Some feminists believe the beauty myth is part of a system that reinforces male dominance. According to Naomi Wolf, as women increasingly focus their attention on their physical appearance, their focus on equal rights and treatment takes a lower priority. The same is argued in Simone de Beauvoir's The Second Sex, in which she recounts the effects of societies that condition adolescent girls and young women to behave in feminine ways. According to Beauvoir, these changes encompass a "huge array of social expectations including physical appearance, but unlike the social expectations on boys, the social expectations on girls and women usually inhibit them from acting freely".[9] In her argument, Beauvoir cites things such as clothing, make-up, diction and manners as subjects of scrutiny that women face but men do not.

According to Dr. Vivian Diller's book Face It: What Women Really Feel as their Looks Change and What to Do About It, "most women agree, reporting the good looks continue to be associated with respect, legitimacy, and power in their relationships".[10] Diller writes that in the commercial world, hiring, evaluations and promotions based on physical appearance push women to place the importance of beauty above that of their work and skills.

Over the course of history, beauty ideals for women have changed drastically to represent societal views.[11] Women with fair skin were idealized and segregated and used to justify the unfair treatment of dark-skinned women.
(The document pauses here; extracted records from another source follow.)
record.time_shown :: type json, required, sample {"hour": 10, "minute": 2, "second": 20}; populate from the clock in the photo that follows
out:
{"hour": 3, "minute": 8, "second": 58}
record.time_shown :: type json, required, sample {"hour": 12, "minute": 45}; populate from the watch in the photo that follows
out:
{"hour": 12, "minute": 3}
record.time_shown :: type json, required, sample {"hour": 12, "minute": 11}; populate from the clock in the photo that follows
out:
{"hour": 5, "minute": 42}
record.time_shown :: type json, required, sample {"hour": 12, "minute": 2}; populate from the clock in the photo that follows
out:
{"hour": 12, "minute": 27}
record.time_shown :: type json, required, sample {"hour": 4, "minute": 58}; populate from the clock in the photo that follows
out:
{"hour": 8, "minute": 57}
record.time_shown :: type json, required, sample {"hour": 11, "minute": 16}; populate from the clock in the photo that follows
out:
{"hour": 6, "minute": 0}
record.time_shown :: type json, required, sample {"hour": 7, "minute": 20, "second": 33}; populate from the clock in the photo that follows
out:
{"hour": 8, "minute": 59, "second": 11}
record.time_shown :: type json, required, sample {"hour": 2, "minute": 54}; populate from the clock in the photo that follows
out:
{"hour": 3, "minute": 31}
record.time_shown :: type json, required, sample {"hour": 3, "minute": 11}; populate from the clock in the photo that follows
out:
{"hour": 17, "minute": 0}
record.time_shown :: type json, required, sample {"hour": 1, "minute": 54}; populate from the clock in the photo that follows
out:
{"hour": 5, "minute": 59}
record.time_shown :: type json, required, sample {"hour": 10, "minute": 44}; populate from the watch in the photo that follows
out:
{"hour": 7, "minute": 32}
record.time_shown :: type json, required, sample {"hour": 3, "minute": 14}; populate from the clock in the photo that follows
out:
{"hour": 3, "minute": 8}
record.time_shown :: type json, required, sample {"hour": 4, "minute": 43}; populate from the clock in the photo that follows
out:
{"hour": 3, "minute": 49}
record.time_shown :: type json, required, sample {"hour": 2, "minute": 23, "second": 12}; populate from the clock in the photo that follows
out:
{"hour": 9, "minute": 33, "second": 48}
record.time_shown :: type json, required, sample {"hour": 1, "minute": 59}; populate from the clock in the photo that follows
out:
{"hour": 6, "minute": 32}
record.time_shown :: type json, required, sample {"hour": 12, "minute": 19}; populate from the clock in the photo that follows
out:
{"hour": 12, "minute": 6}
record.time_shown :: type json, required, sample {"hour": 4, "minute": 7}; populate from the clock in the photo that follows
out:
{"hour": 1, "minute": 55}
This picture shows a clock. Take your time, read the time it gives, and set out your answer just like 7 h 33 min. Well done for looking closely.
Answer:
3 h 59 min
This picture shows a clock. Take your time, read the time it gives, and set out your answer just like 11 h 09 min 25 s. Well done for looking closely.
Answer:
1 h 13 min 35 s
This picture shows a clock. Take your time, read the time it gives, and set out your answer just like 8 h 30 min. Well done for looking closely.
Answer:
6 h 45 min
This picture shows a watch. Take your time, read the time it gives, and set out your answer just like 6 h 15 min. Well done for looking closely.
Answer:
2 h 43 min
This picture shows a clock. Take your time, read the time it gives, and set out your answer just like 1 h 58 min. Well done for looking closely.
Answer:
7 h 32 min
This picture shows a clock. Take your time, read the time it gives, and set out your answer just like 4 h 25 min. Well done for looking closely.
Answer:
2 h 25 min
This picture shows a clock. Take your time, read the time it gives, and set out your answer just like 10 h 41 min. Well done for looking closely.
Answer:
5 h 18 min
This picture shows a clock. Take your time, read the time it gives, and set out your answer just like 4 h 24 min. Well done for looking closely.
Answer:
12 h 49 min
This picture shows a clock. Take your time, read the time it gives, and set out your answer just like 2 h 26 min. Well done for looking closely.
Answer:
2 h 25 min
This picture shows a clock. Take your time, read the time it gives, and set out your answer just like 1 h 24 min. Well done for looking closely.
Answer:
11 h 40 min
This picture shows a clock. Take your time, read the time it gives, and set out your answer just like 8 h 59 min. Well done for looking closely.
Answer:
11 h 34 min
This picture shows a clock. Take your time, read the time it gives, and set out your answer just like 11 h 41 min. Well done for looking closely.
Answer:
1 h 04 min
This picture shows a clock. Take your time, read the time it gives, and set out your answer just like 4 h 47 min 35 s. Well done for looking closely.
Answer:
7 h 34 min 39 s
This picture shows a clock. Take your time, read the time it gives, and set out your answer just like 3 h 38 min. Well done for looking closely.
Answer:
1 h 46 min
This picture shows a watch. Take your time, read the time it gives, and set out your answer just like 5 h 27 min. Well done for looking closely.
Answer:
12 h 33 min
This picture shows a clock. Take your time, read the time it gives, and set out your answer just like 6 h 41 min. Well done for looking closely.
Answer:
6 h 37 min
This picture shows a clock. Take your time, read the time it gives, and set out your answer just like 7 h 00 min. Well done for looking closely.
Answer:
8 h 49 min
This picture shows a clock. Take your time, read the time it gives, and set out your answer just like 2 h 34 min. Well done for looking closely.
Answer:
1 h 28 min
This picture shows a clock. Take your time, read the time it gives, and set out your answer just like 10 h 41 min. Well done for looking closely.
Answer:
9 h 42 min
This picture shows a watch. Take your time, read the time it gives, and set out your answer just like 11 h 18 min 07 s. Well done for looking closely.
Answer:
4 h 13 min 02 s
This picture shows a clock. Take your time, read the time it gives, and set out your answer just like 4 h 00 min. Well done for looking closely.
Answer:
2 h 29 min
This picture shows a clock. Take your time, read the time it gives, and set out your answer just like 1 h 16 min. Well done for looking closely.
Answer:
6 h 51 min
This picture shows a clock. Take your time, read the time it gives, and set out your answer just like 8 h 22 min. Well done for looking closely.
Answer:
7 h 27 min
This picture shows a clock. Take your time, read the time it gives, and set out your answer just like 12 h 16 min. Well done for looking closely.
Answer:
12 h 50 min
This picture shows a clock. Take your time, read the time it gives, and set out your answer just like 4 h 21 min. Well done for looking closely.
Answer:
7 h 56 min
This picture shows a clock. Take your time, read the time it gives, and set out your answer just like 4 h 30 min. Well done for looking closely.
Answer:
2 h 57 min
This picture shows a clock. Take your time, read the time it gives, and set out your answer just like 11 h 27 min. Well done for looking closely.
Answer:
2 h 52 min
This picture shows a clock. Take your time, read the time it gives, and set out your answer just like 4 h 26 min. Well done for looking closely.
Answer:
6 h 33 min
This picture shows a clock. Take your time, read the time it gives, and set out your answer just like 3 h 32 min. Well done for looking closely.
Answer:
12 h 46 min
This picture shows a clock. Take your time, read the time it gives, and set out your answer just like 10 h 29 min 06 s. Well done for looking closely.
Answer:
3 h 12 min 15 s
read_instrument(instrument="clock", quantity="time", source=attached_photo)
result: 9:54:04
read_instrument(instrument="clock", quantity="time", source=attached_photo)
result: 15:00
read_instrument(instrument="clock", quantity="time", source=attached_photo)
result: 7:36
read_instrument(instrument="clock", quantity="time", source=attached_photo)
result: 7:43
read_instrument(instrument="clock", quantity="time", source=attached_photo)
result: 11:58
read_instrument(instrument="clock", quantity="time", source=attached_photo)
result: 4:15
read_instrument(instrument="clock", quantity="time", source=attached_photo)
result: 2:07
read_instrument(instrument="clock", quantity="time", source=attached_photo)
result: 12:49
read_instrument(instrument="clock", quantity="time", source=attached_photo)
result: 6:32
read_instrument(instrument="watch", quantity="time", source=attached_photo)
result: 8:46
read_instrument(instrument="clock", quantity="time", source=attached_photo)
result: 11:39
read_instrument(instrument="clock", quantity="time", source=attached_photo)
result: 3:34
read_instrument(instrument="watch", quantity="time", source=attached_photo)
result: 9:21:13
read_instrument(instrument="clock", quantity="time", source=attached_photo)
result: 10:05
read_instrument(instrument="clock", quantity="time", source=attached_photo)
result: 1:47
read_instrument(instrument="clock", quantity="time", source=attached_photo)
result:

In the early 1900s, the ideal female body was represented by a pale complexion and cinched-waist; freckles, sun spots, and/or skin imperfections led to scrutiny by others. In 1920, women with a thinner frame and small bust were seen as beautiful, while the ideal body type of full-chested, hourglass figures began in the early 1950s, leading to a spike in plastic surgery and eating disorders. Society is continually shifting the socially constructed ideals of beauty imposed on women.